* LIST OF TASKS
A. Repeat this passage from the Huawei article word for word, from "Huawei is struggling" to "the company denies.".
B. Pick up the article on Huawei's slowing sales growth where it stops, and write the next few paragraphs.

* READING TEXT
# # # #
Huawei sales up, but growth slows under virus, US pressure
Joe TerrettGeneral Technology COVID government Huawei manufacturing pandemic sanctions Technology trade
US sanctions cut off access to most American components in a feud with Beijing over technology and security.
BEIJING — Chinese tech giant Huawei, one of the biggest makers of smartphones and switching equipment, said Friday its revenue rose 9.9% in the first nine months of this year, but growth decelerated in the face of US sanctions and the coronavirus pandemic.
Huawei Technologies Ltd. gave no sales figure for the most recent quarter ending in September, but growth for the first three quarters was down from the 13.1% reported for the first half of the year.
Huawei is struggling with US sanctions that cut off its access to most American components in a feud with Beijing over technology and security. The White House says Huawei is a threat and might facilitate Chinese spying, which the company denies.
Washington also is tightening curbs on access to US markets or technology for other Chinese tech companies including telecom equipment maker ZTE Corp., video service TikTok and messaging app WeChat.
The conflict has fueled fears the global market might be dividing into competing US and Chinese technology spheres with incompatible standards. Industry analysts warn that would slow down innovation and raise costs.
Executives have warned Huawei’s smartphone and network equipment sales would be affected. The company has launched smartphones based on its own chips and other components and says it is removing US technology from its products.
# # # #
* THE DATA
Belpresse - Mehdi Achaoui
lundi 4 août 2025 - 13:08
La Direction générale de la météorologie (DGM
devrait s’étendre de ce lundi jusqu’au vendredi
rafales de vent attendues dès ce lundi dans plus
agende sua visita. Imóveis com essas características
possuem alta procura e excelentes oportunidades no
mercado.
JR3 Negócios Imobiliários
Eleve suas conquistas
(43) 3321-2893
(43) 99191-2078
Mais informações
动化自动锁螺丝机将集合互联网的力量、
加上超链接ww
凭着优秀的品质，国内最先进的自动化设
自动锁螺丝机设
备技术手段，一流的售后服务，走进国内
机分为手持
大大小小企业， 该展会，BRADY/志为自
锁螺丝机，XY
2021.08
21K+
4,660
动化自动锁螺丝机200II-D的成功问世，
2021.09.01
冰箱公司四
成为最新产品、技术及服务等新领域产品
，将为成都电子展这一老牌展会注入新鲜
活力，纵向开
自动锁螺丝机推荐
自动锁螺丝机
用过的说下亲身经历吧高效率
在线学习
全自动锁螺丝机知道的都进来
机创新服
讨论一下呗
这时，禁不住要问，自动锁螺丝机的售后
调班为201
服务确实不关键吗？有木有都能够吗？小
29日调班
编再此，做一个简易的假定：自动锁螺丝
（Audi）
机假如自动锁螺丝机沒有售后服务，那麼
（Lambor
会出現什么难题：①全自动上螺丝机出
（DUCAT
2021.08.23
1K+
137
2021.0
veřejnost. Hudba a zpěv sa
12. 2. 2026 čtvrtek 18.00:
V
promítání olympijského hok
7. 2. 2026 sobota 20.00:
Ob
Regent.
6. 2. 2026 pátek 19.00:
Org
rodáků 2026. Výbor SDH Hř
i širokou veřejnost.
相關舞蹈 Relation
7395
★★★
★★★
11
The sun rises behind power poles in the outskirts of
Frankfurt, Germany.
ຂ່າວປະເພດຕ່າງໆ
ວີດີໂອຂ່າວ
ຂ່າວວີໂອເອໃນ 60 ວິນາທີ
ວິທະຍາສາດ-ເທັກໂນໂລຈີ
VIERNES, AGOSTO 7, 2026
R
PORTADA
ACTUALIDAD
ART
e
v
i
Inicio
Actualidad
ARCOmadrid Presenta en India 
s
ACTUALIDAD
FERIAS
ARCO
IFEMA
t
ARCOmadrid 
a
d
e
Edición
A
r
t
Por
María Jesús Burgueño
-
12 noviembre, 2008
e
# # # #
* ANSWERS PER TASK
A.
Huawei is struggling with US sanctions that cut off its access to most American components in a feud with Beijing over technology and security. The White House says Huawei is a threat and might facilitate Chinese spying, which the company denies.

B.
On Thursday, the company unveiled its latest smartphone, the Mate 40, based on Kirin 9000 chips developed by Huawei.
Sales in the first nine months of 2020 rose to 671.3 billion yuan ($100.4 billion), Huawei reported. It said net profit was 8%, down from the first half’s 9.2% margin.
The company gave no details of its smartphone shipments. Sales outside China have weakened because its handsets no longer come preloaded with Google’s popular music, maps and other features. But sales in China, where Huawei phones already used local alternatives, have grown sharply.
Huawei’s global market share in smartphones rose to 19.6% in the three months ending in June, up from 17.7% a year earlier, according to Canalys. That was driven by strength in its home market, where Huawei had a 51% market share and sales rose 32% to 14.5 million handsets.
Huawei is owned by its Chinese employees who make up about 60% of its global workforce of 194,000. It began reporting financial results a decade ago in an attempt to appear more transparent and mollify foreign security fears.